-- start of Excerpt --

David Miller April 2, 2010, 8:35 p.m. UTC | #1
From: Eric Dumazet <eric.dumazet@gmail.com>
Date: Fri, 02 Apr 2010 11:58:24 +0200

> [PATCH net-next-2.6] net: illegal_highdma() fix
> 
> Followup to commit 5acbbd428db47b12f137a8a2aa96b3c0a96b744e
> (net: change illegal_highdma to use dma_mask)
> 
> If dev->dev.parent is NULL, we should not try to dereference it.
> 
> Dont force inline illegal_highdma() as its pretty big now.
> 
> Signed-off-by: Eric Dumazet <eric.dumazet@gmail.com>

Applied, thanks for tracking this down.

-- end of Excerpt --
-- start of Extracted entries --

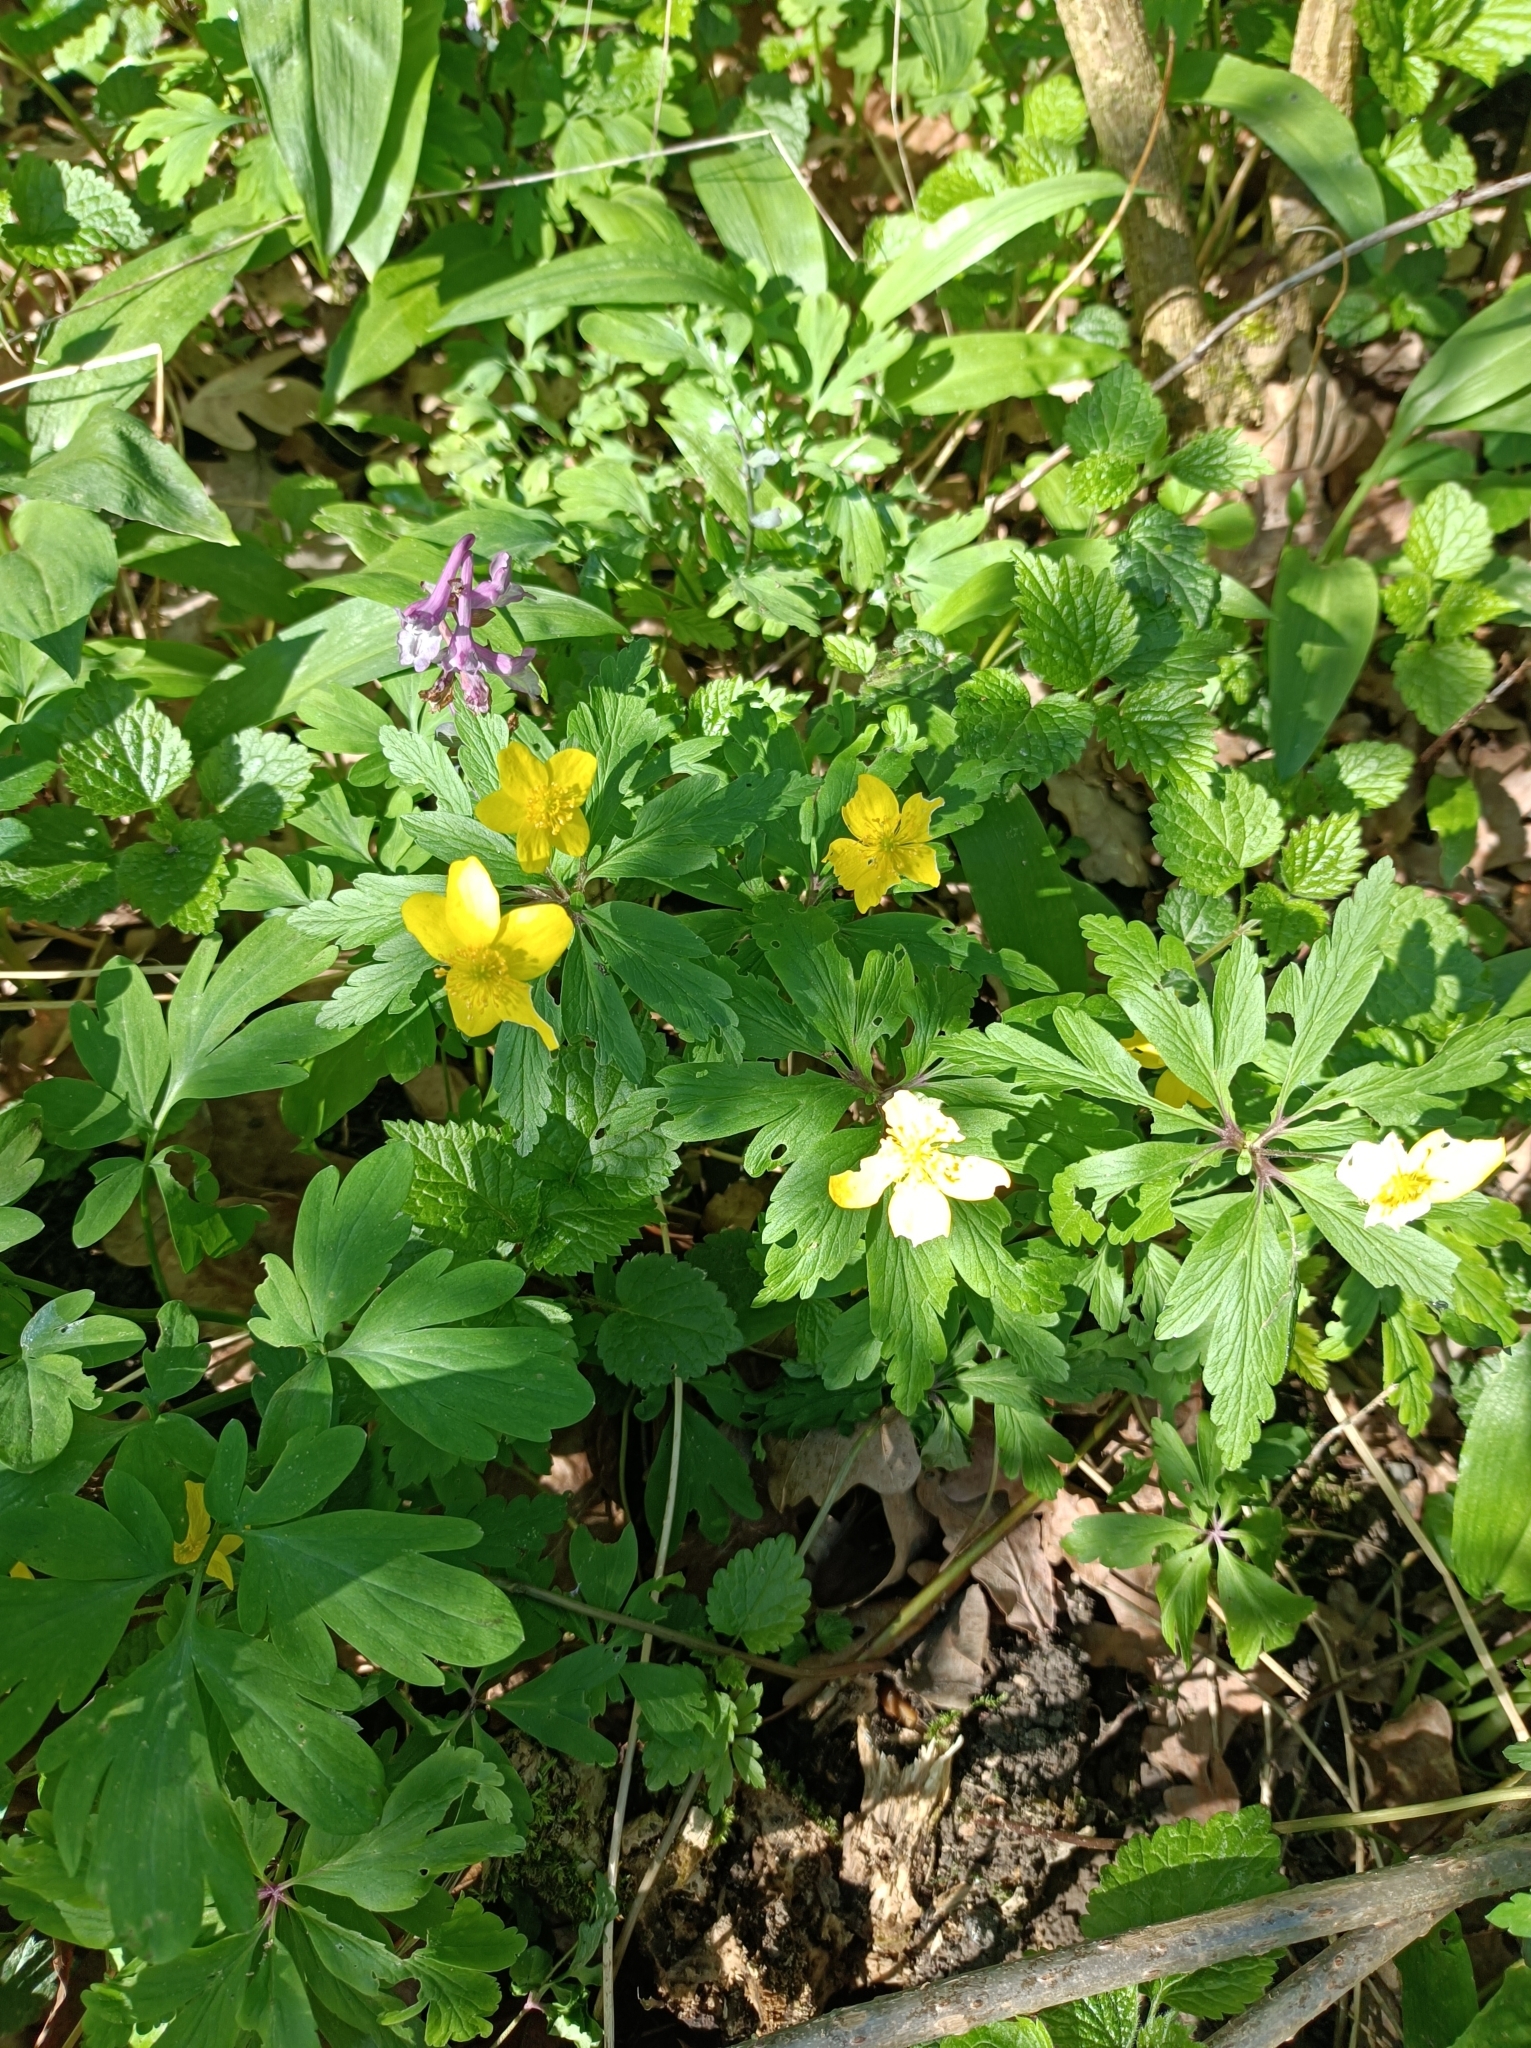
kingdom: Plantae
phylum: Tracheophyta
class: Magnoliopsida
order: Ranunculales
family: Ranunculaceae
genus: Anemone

-- end of Extracted entries --
-- start of Extracted entries --

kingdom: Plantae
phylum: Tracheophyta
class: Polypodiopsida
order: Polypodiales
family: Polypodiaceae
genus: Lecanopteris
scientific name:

-- end of Extracted entries --

Problems to solve.
1) In the patch excerpt, what change did the earlier commit make?
2) In the patch excerpt, swap "dereference" for "access" and write out everything from "David Miller April" down to "to dereference it.".
3) According to the patch excerpt, why is illegal_highdma() no longer forced inline?

Task responses.
1) It changed illegal_highdma to use dma_mask.

2)
David Miller April 2, 2010, 8:35 p.m. UTC | #1
From: Eric Dumazet <eric.dumazet@gmail.com>
Date: Fri, 02 Apr 2010 11:58:24 +0200

> [PATCH net-next-2.6] net: illegal_highdma() fix
> 
> Followup to commit 5acbbd428db47b12f137a8a2aa96b3c0a96b744e
> (net: change illegal_highdma to use dma_mask)
> 
> If dev->dev.parent is NULL, we should not try to access it.

3) The patch stops forcing illegal_highdma() inline because the function is now pretty big.